Harris also denied to police that he allowed his apartment to be used to hold the meetings and that he saw Hunter getting hit.

After Champion's death, the school fired band director Julian White, who contends he tried to report problems with hazing to his superiors. He has since been reinstated and placed on administrative leave because the Florida Department of Law Enforcement asked the university to halt all disciplinary actions until the investigation is finished. Four students connected to Champion's death were expelled, but then also reinstated.
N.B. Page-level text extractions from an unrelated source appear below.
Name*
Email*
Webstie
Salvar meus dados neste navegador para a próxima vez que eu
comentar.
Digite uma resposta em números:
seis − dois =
Last week, the board of trustees reprimanded Ammons over his job performance, including how the university has dealt with hazing. The panel that oversees the state university system has also called for a probe into whether school officials ignored past warnings about hazing.

"The board of trustees and president Ammons hope that through these arrests all involved in perpetuating this culture will really begin to view hazing as a serious matter," said university spokeswoman Sharon Saunders.